Interprofessional education (IPE)
Interprofessional education (IPE) programs are also helping to close the gap. IPE creates learning environments where students from different fields can interact and learn in ways that prepare them for the seamless teamwork of collaborative practice necessary for coordinated care delivery. It is this collaboration and coordination of care that is a hallmark of the future vision for patient care experiences. Coordinated care benefits providers and payers through operational efficiencies and cost savings. Patients appreciate the ease of navigating options to get the affordable care they need from the best providers.

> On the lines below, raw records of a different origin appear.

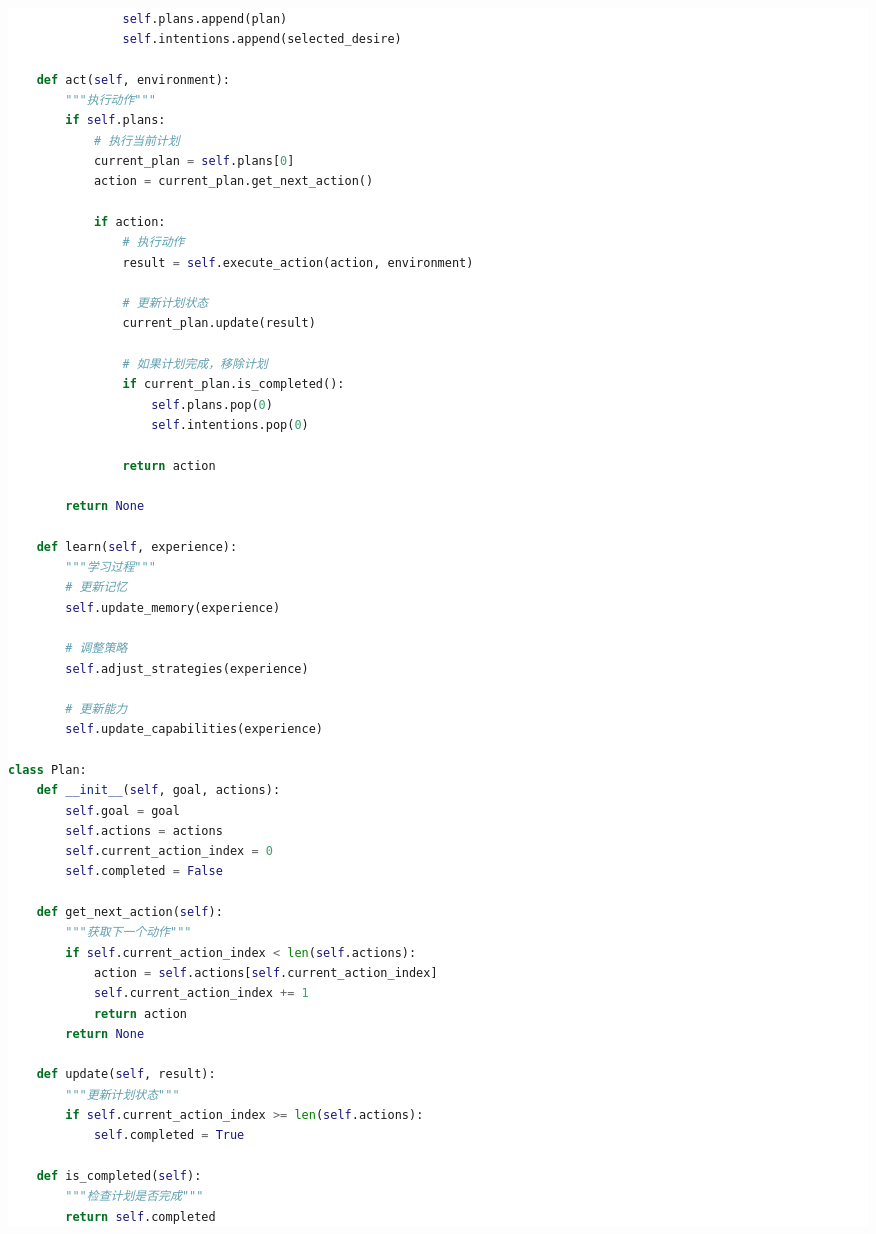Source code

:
 ```python
                self.plans.append(plan)
                self.intentions.append(selected_desire)

    def act(self, environment):
        """执行动作"""
        if self.plans:
            # 执行当前计划
            current_plan = self.plans[0]
            action = current_plan.get_next_action()

            if action:
                # 执行动作
                result = self.execute_action(action, environment)

                # 更新计划状态
                current_plan.update(result)

                # 如果计划完成，移除计划
                if current_plan.is_completed():
                    self.plans.pop(0)
                    self.intentions.pop(0)

                return action

        return None

    def learn(self, experience):
        """学习过程"""
        # 更新记忆
        self.update_memory(experience)

        # 调整策略
        self.adjust_strategies(experience)

        # 更新能力
        self.update_capabilities(experience)

class Plan:
    def __init__(self, goal, actions):
        self.goal = goal
        self.actions = actions
        self.current_action_index = 0
        self.completed = False

    def get_next_action(self):
        """获取下一个动作"""
        if self.current_action_index < len(self.actions):
            action = self.actions[self.current_action_index]
            self.current_action_index += 1
            return action
        return None

    def update(self, result):
        """更新计划状态"""
        if self.current_action_index >= len(self.actions):
            self.completed = True

    def is_completed(self):
        """检查计划是否完成"""
        return self.completed
```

At University of Illinois at Chicago for instance, the Interprofessional Education (IPE) & Collaborative Practice focuses on developing collaborative competence across the continuum of health profession education including pre-professional students, students in health professions programs and practicing professionals.
Recently, the Institute for Healthcare Improvement (IHI) opened a school student chapter at UIC. This is an interprofessional student organization focused on developing the skills, competencies, teamwork and leadership of UIC health professions students to tackle the quality and safety issues that impact our patients, health professions, and healthcare systems.
And continuing research on the connections between oral and systemic diseases help to shed light on the importance of understanding the connections between oral health and well being. Results from Dr. Watanabe’s research suggest the importance of at-home dental care, regular check-ups, and heightened oral health awareness for everyone, especially those with a family history of potentially associated illnesses, such as Alzheimer’s and pre-diabetes / diabetes.